The Hague Royals are a Dutch basketball club based in The Hague. Established in 2020, the team played in the highest level of basketball in the Netherlands for two seasons. Home games are played in the Sportcampus Zuiderpark, which has a capacity of 3,500 people.

The Royals are currently on a hiatus after their request for a BNXT League license was denied in 2022.

History

Before the establishment of the Royals, the last time a professional basketball team played at the highest level was C3 Cobra's the 2000–01 season. In May 2020, The Hague Royals announced its plans to play in the Dutch Basketball League (DBL) starting from the 2020–21 season. The name Royals comes from the reputation of The Hague as the Hofstad, where the Dutch royal family is seated.

• DATASET EXTRACT
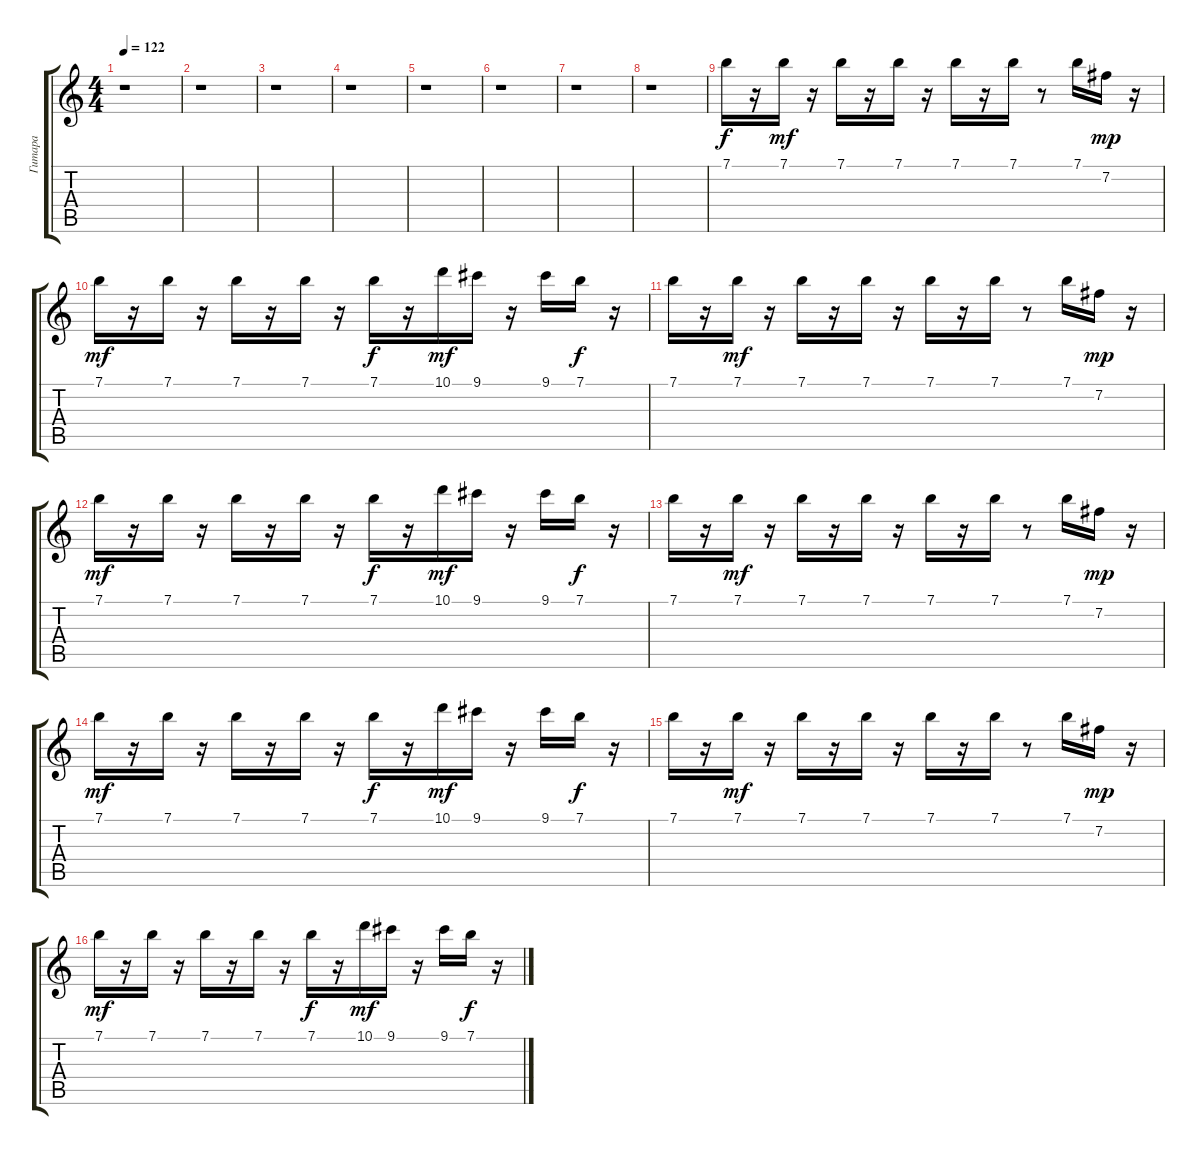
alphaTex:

• OBJECTIVE 1
According to the Hague Royals passage, what is the name "Royals" derived from?
• OBJECTIVE 2
Rewrite the Hague Royals passage from "The Hague Royals are" down to "family is seated.", changing "hiatus" to "break".
• OBJECTIVE 3
Check each statement against the Hague Royals passage and mark it yes or no: (a) The club was established in 2020. (b) The Sportcampus Zuiderpark holds 5,000 people. (c) The club's request for a BNXT League license was granted in 2022.

• EXERCISE RESPONSE 1
The reputation of The Hague as the Hofstad, where the Dutch royal family is seated.

• EXERCISE RESPONSE 2
The Hague Royals are a Dutch basketball club based in The Hague. Established in 2020, the team played in the highest level of basketball in the Netherlands for two seasons. Home games are played in the Sportcampus Zuiderpark, which has a capacity of 3,500 people.

The Royals are currently on a break after their request for a BNXT League license was denied in 2022.

History

Before the establishment of the Royals, the last time a professional basketball team played at the highest level was C3 Cobra's the 2000–01 season. In May 2020, The Hague Royals announced its plans to play in the Dutch Basketball League (DBL) starting from the 2020–21 season. The name Royals comes from the reputation of The Hague as the Hofstad, where the Dutch royal family is seated.

• EXERCISE RESPONSE 3
(a) Yes: "Established in 2020"
(b) No: "which has a capacity of 3,500 people"
(c) No: "their request for a BNXT League license was denied in 2022"